Demand flexibility represents a large, cost-effective, and largely untapped opportunity to reduce customer bills and grid costs. It can also give customers significant ability to protect the value proposition of rooftop PV and adapt to changing rate designs. Business models that are based on leveraging flexiwatts can be applied to as many as 65 million customers today that have access to existing opt-in granular rates, with no new regulation, technology, or policy required. Given the benefits, broad applicability, and cost-effectiveness, the widespread adoption of DF technology and business models should be a nearterm priority for stakeholders across the electricity sector.
Third-party innovators: pursue opportunities now to hone customer value proposition
Many different kinds of companies can capture the value of flexiwatts, including home energy management system providers, solar PV developers, demand response companies, and appliance manufacturers, among others. These innovators can take the following actions to capitalize on the demand flexibility opportunity:
1. Take advantage of opportunities that exist today to empower customers and offer products and services to complement or compete with traditional, bundled utility energy sales.

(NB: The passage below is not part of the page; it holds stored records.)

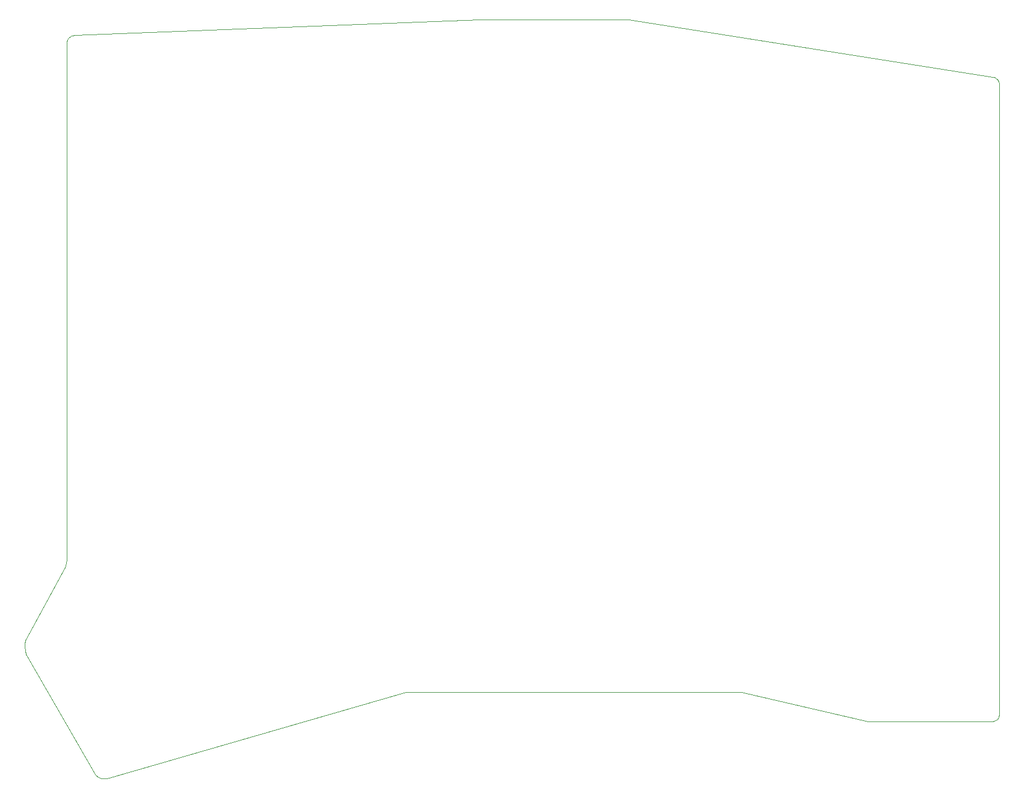
<source format=gm1>
G04 #@! TF.GenerationSoftware,KiCad,Pcbnew,(6.0.2-0)*
G04 #@! TF.CreationDate,2022-02-19T09:10:41+00:00*
G04 #@! TF.ProjectId,SofleKeyboard,536f666c-654b-4657-9962-6f6172642e6b,rev?*
G04 #@! TF.SameCoordinates,Original*
G04 #@! TF.FileFunction,Profile,NP*
%FSLAX46Y46*%
G04 Gerber Fmt 4.6, Leading zero omitted, Abs format (unit mm)*
G04 Created by KiCad (PCBNEW (6.0.2-0)) date 2022-02-19 09:10:41*
%MOMM*%
%LPD*%
G01*
G04 APERTURE LIST*
G04 #@! TA.AperFunction,Profile*
%ADD10C,0.100000*%
G04 #@! TD*
G04 APERTURE END LIST*
D10*
X131480128Y-136189000D02*
X180826000Y-136189000D01*
X199434300Y-140448820D02*
X180826000Y-136189000D01*
X75626000Y-130589000D02*
X75476000Y-130089000D01*
X75476000Y-130089000D02*
X75426000Y-129489000D01*
X75426000Y-129489000D02*
X75426000Y-129089000D01*
X75426000Y-129089000D02*
X75526000Y-128589000D01*
X81601257Y-116589000D02*
X81526000Y-117239000D01*
X81526000Y-117239000D02*
X81326000Y-117839000D01*
X85876000Y-148389000D02*
X86226000Y-148689000D01*
X86226000Y-148689000D02*
X86676000Y-148839000D01*
X86676000Y-148839000D02*
X87112000Y-148905000D01*
X75526000Y-128589000D02*
X81326000Y-117839000D01*
X81937259Y-39851831D02*
X82107752Y-39711160D01*
X81690377Y-40218014D02*
X81796590Y-40022327D01*
X218609881Y-46186807D02*
X218696281Y-46367672D01*
X217801441Y-45634146D02*
X218003111Y-45685776D01*
X81796590Y-40022327D02*
X81937259Y-39851831D01*
X218003111Y-45685776D02*
X218187871Y-45770466D01*
X218750381Y-46563571D02*
X218769181Y-46770902D01*
X85876000Y-148389000D02*
X75626000Y-130589000D01*
X217940741Y-140448819D02*
X199434300Y-140448820D01*
X217940741Y-140448819D02*
G75*
G03*
X218768802Y-139625974I6720J821315D01*
G01*
X218769181Y-46770902D02*
X218768802Y-139625974D01*
X81623257Y-40434261D02*
X81690377Y-40218014D01*
X164276000Y-37189000D02*
X217801441Y-45634146D01*
X81599857Y-40666435D02*
X81623257Y-40434261D01*
X218696281Y-46367672D02*
X218750381Y-46563571D01*
X82107752Y-39711160D02*
X82303436Y-39604945D01*
X218187871Y-45770466D02*
X218352621Y-45884600D01*
X218494321Y-46024582D02*
X218609881Y-46186807D01*
X81601257Y-116589000D02*
X81599857Y-40666435D01*
X131480128Y-136189000D02*
X87548720Y-148854160D01*
X82519680Y-39537815D02*
X82751853Y-39514405D01*
X82303436Y-39604945D02*
X82519680Y-39537815D01*
X142326000Y-37189000D02*
X164276000Y-37189000D01*
X218352621Y-45884600D02*
X218494321Y-46024582D01*
X142326000Y-37189000D02*
X82751853Y-39514405D01*
X87112000Y-148905000D02*
X87548720Y-148854160D01*
M02*

</source>
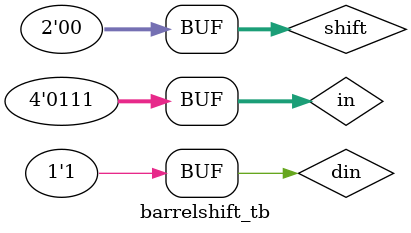
<source format=v>
module barrelshift(
  input [3:0]in,
  input din,
  input [1:0]shift,
  output [3:0]out);
  
  assign out=din?(1>>shift):(1<<shift);
  
endmodule

//testtbench code
module barrelshift_tb;
  reg [3:0]in;
  reg din;
  reg [1:0]shift;
  wire [3:0]out;
  
  barrelshift uut(in,din,shift,out);
  
  initial begin 
    $dumpfile("barrelshift.vcd");
    $dumpvars(1,barrelshift_tb);
    $monitor("IN=%b|DIN=%b|SHIFT=%b|OUT=%b",in,din,shift,out);
  end
  
  initial begin
    in=4'b0001;din=1'b0;shift=2'b10;#10;
    in=4'b1101;din=1'b1;shift=2'b10;#10;
    in=4'b1011;din=1'b0;shift=2'b01;#10;
    in=4'b0101;din=1'b1;shift=2'b11;#10;
    in=4'b1000;din=1'b0;shift=2'b11;#10;
    in=4'b0111;din=1'b1;shift=2'b00;#10;
  end 
endmodule

</source>
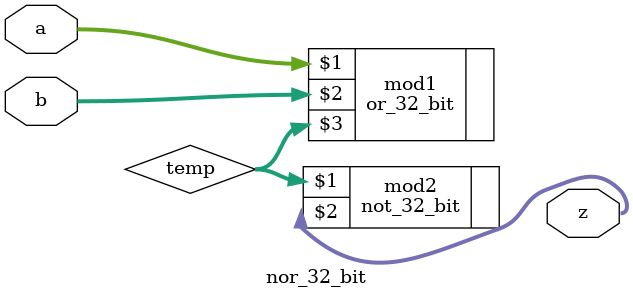
<source format=v>
`timescale 1ns / 1ps


module nor_32_bit(a,b,z
    
    );
    input [31:0] a,b;
    output wire [31:0] z;
    wire [31:0] temp;
    
    or_32_bit mod1(a,b,temp);
    not_32_bit mod2(temp,z);
endmodule

</source>
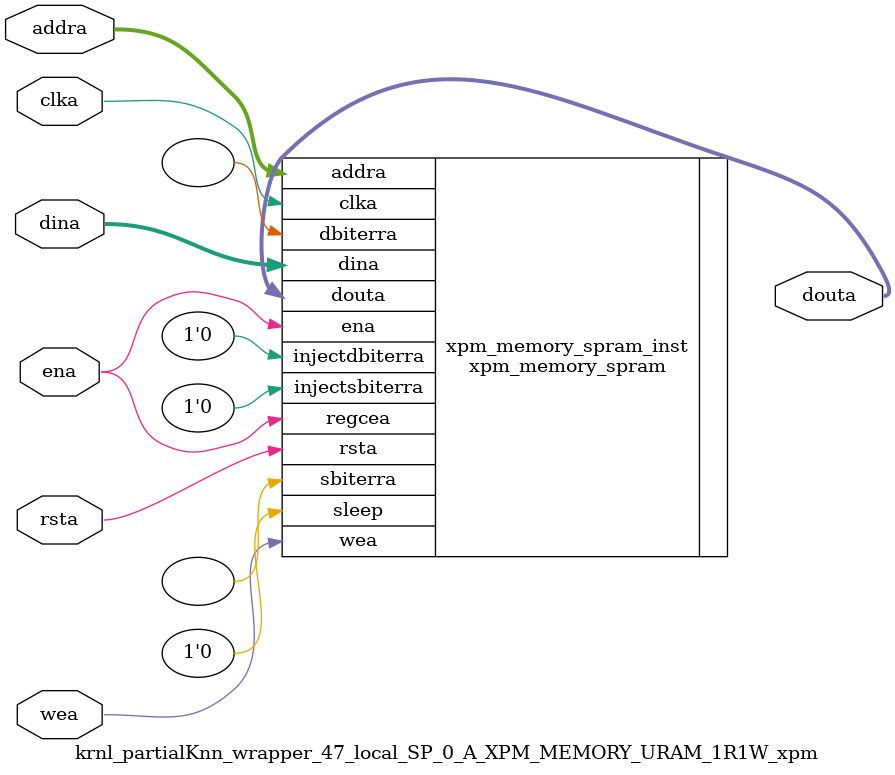
<source format=v>
`timescale 1 ns / 1 ps
module krnl_partialKnn_wrapper_47_local_SP_0_A_XPM_MEMORY_URAM_1R1W_xpm # (
  // Common module parameters
  parameter integer                 MEMORY_SIZE        = 524288,
  parameter                         MEMORY_PRIMITIVE   = "ultra",
  parameter                         ECC_MODE           = "no_ecc",
  parameter                         MEMORY_INIT_FILE   = "none",
  parameter                         WAKEUP_TIME        = "disable_sleep",
  parameter integer                 MESSAGE_CONTROL    = 0,
  // Port A module parameters
  parameter integer                 WRITE_DATA_WIDTH_A = 256,
  parameter integer                 READ_DATA_WIDTH_A  = WRITE_DATA_WIDTH_A,
  parameter integer                 BYTE_WRITE_WIDTH_A = WRITE_DATA_WIDTH_A,
  parameter integer                 ADDR_WIDTH_A       = 11,
  parameter                         READ_RESET_VALUE_A = "0",
  parameter integer                 READ_LATENCY_A     = 1,
  parameter                         WRITE_MODE_A       = "read_first"
) (
  // Port A module ports
  input  wire                                               clka,
  input  wire                                               rsta,
  input  wire                                               ena,
  input  wire [(WRITE_DATA_WIDTH_A/BYTE_WRITE_WIDTH_A)-1:0] wea,
  input  wire [ADDR_WIDTH_A-1:0]                            addra,
  input  wire [WRITE_DATA_WIDTH_A-1:0]                      dina,
  output wire [READ_DATA_WIDTH_A-1:0]                       douta
);
// Set parameter values and connect ports to instantiate an XPM_MEMORY single port RAM configuration
xpm_memory_spram # (
  // Common module parameters
  .MEMORY_SIZE        (MEMORY_SIZE),   //positive integer
  .MEMORY_PRIMITIVE   (MEMORY_PRIMITIVE),      //string; "auto", "distributed", "block" or "ultra";
  .ECC_MODE           (ECC_MODE),      //do not change
  .MEMORY_INIT_FILE   (MEMORY_INIT_FILE), //string; "none" or "<filename>.mem" 
  .MEMORY_INIT_PARAM  (""), //string;
  .WAKEUP_TIME        (WAKEUP_TIME),      //string; "disable_sleep" or "use_sleep_pin"
  .MESSAGE_CONTROL    (MESSAGE_CONTROL),      //do not change
  // Port A module parameters
  .WRITE_DATA_WIDTH_A (WRITE_DATA_WIDTH_A),     //positive integer
  .READ_DATA_WIDTH_A  (READ_DATA_WIDTH_A),     //positive integer
  .BYTE_WRITE_WIDTH_A (BYTE_WRITE_WIDTH_A),     //integer; 8, 9, or WRITE_DATA_WIDTH_A value
  .ADDR_WIDTH_A       (ADDR_WIDTH_A),      //positive integer
  .READ_RESET_VALUE_A (READ_RESET_VALUE_A),  //string
  .READ_LATENCY_A     (READ_LATENCY_A),      //non-negative integer
  .WRITE_MODE_A       (WRITE_MODE_A)       //string; "write_first", "read_first", "no_change"
) xpm_memory_spram_inst (
  // Common module ports
  .sleep          (1'b0),  //do not change
  // Port A module ports
  .clka           (clka),
  .rsta           (rsta),
  .ena            (ena),
  .regcea         (ena),
  .wea            (wea),
  .addra          (addra),
  .dina           (dina),
  .injectsbiterra (1'b0),  //do not change
  .injectdbiterra (1'b0),  //do not change
  .douta          (douta),
  .sbiterra       (),      //do not change
  .dbiterra       ()       //do not change
);
endmodule
</source>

2. Offer the customer more than bill savings; recognize that customers will want flexibility technologies for reasons other than cost alone.
3. Pursue standardized and secure technology, integrated at the factory, in order to reduce costs and scale demand flexibility faster.
4. Partner with utilities to monetize demand flexibility in front of the meter, through the provision of additional services that reduce grid costs further.
Utilities: leverage well-designed rates to reduce grid costs
Utilities of all types—vertically integrated, wires-only, retail providers, etc.—can capture demand flexibility’s grid value by taking the following steps:
1. Introduce and promote rates that reflect marginal costs, in order to ensure that customer bill reduction (and thus, utility revenue reduction) can also lead to meaningful grid cost decreases.
2. Consider flexiwatts as a resource for grid cost reduction, and not solely as a threat to revenues.
3. Harness enabling technology and third-party innovation by coupling rate offerings with technology and new customer-facing business models that promote bill savings and grid cost reduction.
Regulators: promote flexiwatts as a least-cost solution to grid challenges
State regulators have a role to play in requiring utilities to consider and fully value demand flexibility as a lowcost resource that can reduce grid-level system costs and customer bills. Regulators should consider the following:
1. Recognize the cost advantage of demand flexibility, and require utilities to consider flexiwatts as a potentially lower-cost alternative to a subset of traditional grid infrastructure investment needs.
2. Encourage utilities to offer a variety of rates to promote customer choice, balancing the potential complexity of highly granular rates against the large value proposition for customers and the grid.
3. Encourage utilities to seek partnerships that couple rate design with technology and thirdparty innovators to provide customers with a simple, lower cost experience.